Она посмотрела вслед его удаляющейся фигуре и крикнула: – Вы врач?

– Нет.

Девушка колебалась, поднеся к губам дрожащие пальцы. Эндрю тоже не разбирается в медицине. Все, что в его силах, это уложить отца на кровать. Однако от него можно было по телефону вызвать врача. И потом, этот субъект не вызывал доверил. И все-таки… вдруг он может помочь? Мистер Брэдшоу был уже далеко впереди. До Розамунды донеслось бесстрастное, брошенное через плечо:

– Так или иначе, пойду взгляну на вашего отца. Она попыталась стряхнуть наваждение и, пробормотав:

"Все равно без врача не обойтись", – сделала несколько шагов в противоположном направлении. И вдруг резко остановилась и, как безумная, бросилась догонять Брэдшоу. Если он вломится без нее – это вполне в его характере, – Дженнифер будет в шоке. Розамунда живо представила, как она забьется в истерике. В отличие от младшей сестры, Дженнифер не питает доверия к болотам и живущим здесь людям – поэтому на ночь дом запирается на все запоры, даже если перед тем они неделями не видят никого, кроме Эндрю да сезонных рабочих, спешащих на дальние поля. Раньше, когда канал еще не был труднопроходимым, в эту глушь изредка заплывали на моторках любознательные туристы. Но сейчас, когда берег сплошь зарос тростником, особенно та его часть, что недалеко от мельницы, с этим покончено.

– Минуточку! Подождите! – запыхавшаяся Розамунда догнала Брэдшоу. – Вы можете испугать мою сестру. Идемте вместе. Но… как же врач?

– Вы давно живете на мельнице?

Она еле поспевала за ним.

– Шесть лет.

– А куда делись Талфорды?

– Не знаю. Дядя купил мельницу у старой супружеской четы – вот все, что мне известно.

– Чем вы занимаетесь? Земледелием?

– Нет. У нас очень мало земли – какой-нибудь акр. Ближние земли в основном принадлежат мистеру Брауну. Мы делаем ювелирные украшения.
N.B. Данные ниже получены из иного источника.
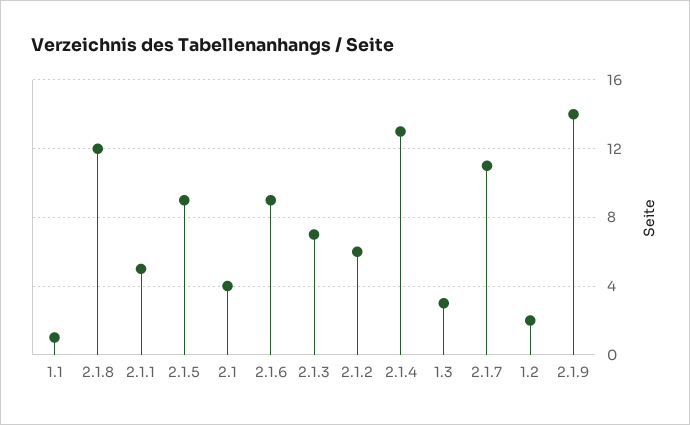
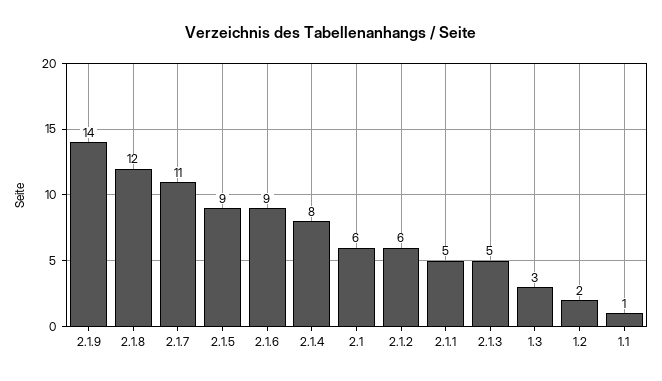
  {
    "1.1": 1,
    "2.1.8": 12,
    "2.1.1": 5,
    "2.1.5": 9,
-   "2.1": 4,
+   "2.1": 6,
    "2.1.6": 9,
-   "2.1.3": 7,
+   "2.1.3": 5,
    "2.1.2": 6,
-   "2.1.4": 13,
+   "2.1.4": 8,
    "1.3": 3,
    "2.1.7": 11,
    "1.2": 2,
    "2.1.9": 14
  }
– Что? – он замедлил шаг и обернулся.

Розамунда с достоинством уточнила:

– Папа был серебряных дел мастером… и сейчас еще…

– Странное занятие для здешних мест.

– Это почему же?

– Я всегда считал, что этим лучше заниматься в большом городе.

– Прежде, чем что-то продать, нужно произвести. Мы делаем украшения. ("Делали", – уныло поправилась она про себя.)

Они вышли из леса и увидели, как серебрится в лунном свете водная гладь. Дойдя до переправы, спутник Розамунды окинул скептическим взглядом красную плоскодонку.

– Еще одно новшество! А где прежний ялик?

– Откуда я знаю? – огрызнулась девушка, проклиная себя за то, что позволила этому человеку задеть ее за живое.

– Должно быть, валяется вверх дном где-нибудь вверх по течению.

– Да.

– А говорили, что не знаете.

– Я и не знала, что раньше его использовали как паром. На излучине действительно лежит старая шаланда.